Only lines holding the word "được" are needed; copy each of them from the material.

### [Data for processing]
* * * * *
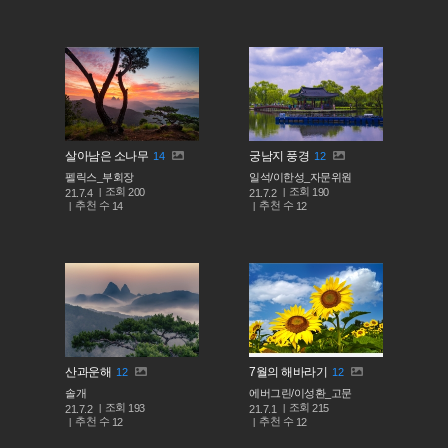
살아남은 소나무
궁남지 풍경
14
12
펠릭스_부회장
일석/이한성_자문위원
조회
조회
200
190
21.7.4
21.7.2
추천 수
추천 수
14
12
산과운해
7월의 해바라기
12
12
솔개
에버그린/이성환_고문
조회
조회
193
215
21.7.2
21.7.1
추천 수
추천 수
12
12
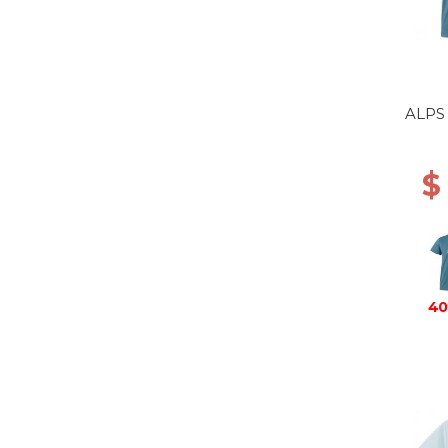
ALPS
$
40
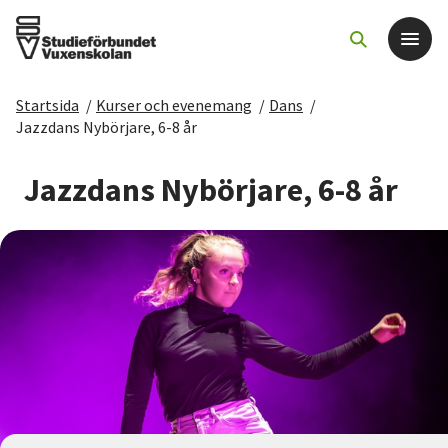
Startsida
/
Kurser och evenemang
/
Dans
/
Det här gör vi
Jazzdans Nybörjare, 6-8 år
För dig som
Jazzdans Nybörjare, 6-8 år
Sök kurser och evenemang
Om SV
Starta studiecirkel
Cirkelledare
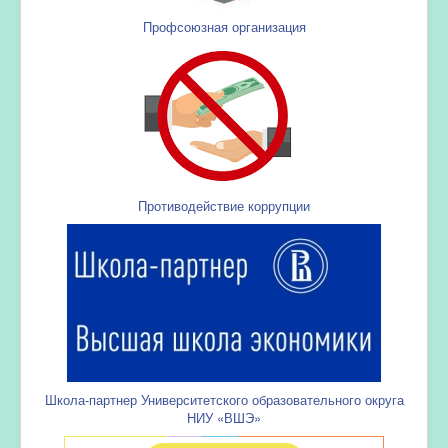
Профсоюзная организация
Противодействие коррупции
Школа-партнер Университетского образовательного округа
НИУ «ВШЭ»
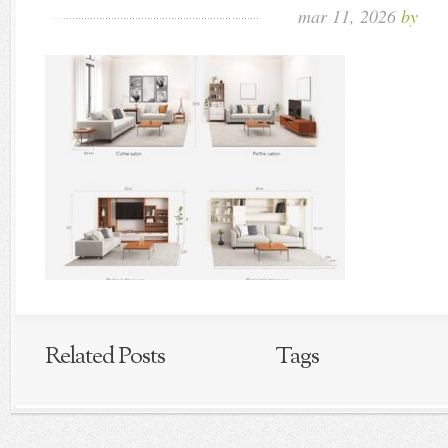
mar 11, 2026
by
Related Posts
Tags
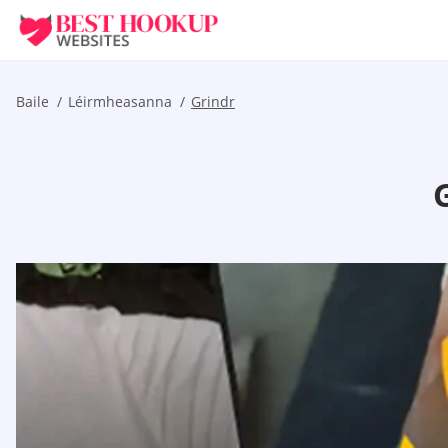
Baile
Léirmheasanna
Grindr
* * * * *
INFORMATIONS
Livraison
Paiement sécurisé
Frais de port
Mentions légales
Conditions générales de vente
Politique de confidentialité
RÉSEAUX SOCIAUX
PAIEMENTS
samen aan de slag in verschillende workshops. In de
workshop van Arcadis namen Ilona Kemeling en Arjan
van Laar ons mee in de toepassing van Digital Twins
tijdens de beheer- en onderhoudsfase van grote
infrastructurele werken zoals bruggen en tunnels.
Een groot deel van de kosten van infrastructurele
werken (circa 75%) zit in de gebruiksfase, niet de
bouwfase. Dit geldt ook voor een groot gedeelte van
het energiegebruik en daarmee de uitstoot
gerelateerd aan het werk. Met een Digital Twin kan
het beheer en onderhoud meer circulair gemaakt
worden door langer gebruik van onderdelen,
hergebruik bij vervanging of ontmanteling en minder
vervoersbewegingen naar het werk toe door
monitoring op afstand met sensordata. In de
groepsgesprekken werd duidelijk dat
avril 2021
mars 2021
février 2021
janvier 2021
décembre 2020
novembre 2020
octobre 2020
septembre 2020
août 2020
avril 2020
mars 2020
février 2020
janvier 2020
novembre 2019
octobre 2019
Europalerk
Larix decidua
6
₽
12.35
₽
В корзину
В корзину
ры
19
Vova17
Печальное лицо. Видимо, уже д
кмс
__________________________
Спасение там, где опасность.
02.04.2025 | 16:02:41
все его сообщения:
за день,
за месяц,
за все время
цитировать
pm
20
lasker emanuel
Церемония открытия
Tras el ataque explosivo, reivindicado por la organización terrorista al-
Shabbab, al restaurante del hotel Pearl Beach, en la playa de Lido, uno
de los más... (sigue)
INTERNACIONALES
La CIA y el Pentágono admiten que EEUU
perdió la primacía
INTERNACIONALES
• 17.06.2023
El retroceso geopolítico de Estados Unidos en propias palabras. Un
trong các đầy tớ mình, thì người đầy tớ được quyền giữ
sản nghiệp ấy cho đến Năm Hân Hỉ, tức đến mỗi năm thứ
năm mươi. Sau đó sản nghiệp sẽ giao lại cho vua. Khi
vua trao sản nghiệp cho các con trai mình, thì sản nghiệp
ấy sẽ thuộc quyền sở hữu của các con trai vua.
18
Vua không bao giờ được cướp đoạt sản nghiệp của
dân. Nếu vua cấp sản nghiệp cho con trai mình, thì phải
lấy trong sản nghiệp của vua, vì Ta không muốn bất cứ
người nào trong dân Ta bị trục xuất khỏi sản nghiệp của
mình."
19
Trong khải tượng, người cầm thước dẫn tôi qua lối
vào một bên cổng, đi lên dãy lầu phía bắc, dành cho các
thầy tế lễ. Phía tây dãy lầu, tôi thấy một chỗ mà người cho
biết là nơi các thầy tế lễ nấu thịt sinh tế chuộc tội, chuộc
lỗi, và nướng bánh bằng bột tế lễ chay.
* * * * *
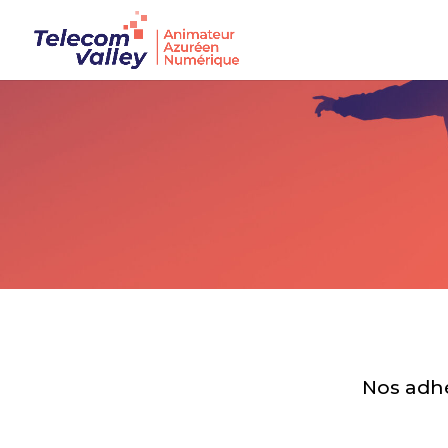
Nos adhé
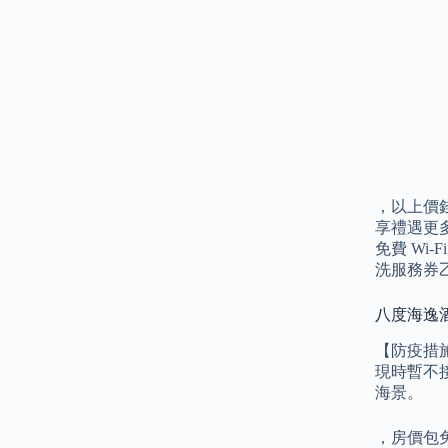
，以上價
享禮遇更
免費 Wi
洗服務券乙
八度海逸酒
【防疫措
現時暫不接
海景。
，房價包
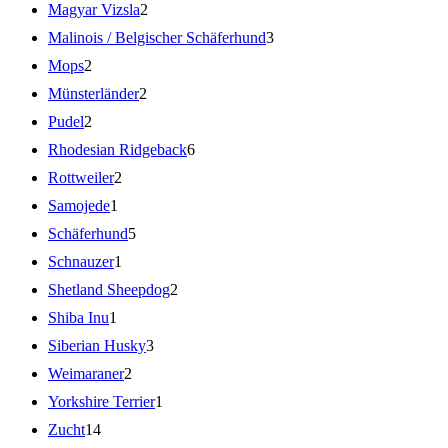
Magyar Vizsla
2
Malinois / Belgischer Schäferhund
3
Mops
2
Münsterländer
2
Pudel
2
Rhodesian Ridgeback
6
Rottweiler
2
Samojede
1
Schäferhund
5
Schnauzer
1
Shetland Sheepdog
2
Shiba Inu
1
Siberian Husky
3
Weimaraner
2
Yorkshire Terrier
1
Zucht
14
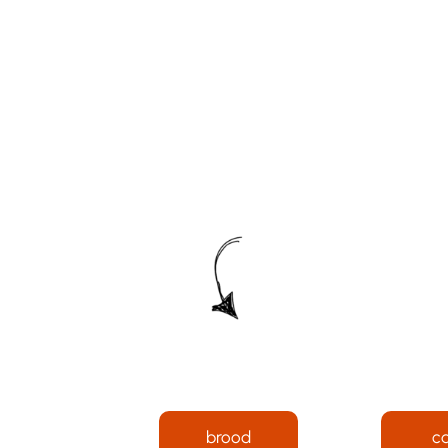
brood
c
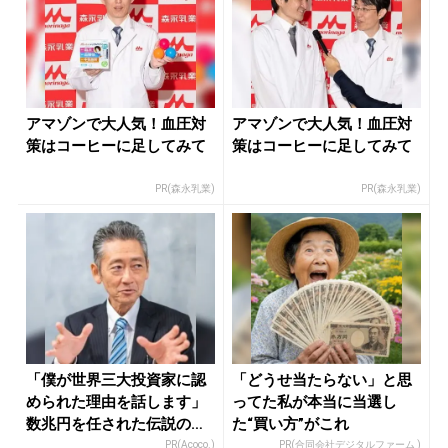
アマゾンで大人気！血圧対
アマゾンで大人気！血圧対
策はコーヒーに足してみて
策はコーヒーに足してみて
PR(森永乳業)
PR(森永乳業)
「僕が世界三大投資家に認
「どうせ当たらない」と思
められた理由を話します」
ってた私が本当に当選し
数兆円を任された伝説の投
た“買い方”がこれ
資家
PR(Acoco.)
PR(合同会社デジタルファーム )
* * * * *
### [Task solution]
trong các đầy tớ mình, thì người đầy tớ được quyền giữ
Vua không bao giờ được cướp đoạt sản nghiệp của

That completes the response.